Instructions to follow:
Without the pictures, set down exactly the lines from the one that contains "Natuurliefhebbers" to the end of the entries, both included, and nothing besides.

· · · · · · ·

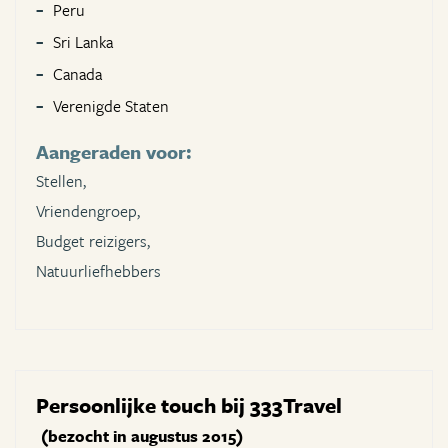
Peru
Sri Lanka
Canada
Verenigde Staten
Aangeraden voor:
Stellen,
Vriendengroep,
Budget reizigers,
Natuurliefhebbers
Persoonlijke touch bij 333Travel
(bezocht in augustus 2015)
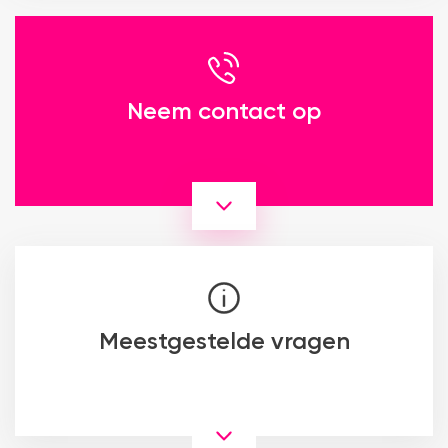
Neem contact op
Meestgestelde vragen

· · · · · · ·

Exercise solution:
Natuurliefhebbers
Persoonlijke touch bij 333Travel
(bezocht in augustus 2015)
Neem contact op
Meestgestelde vragen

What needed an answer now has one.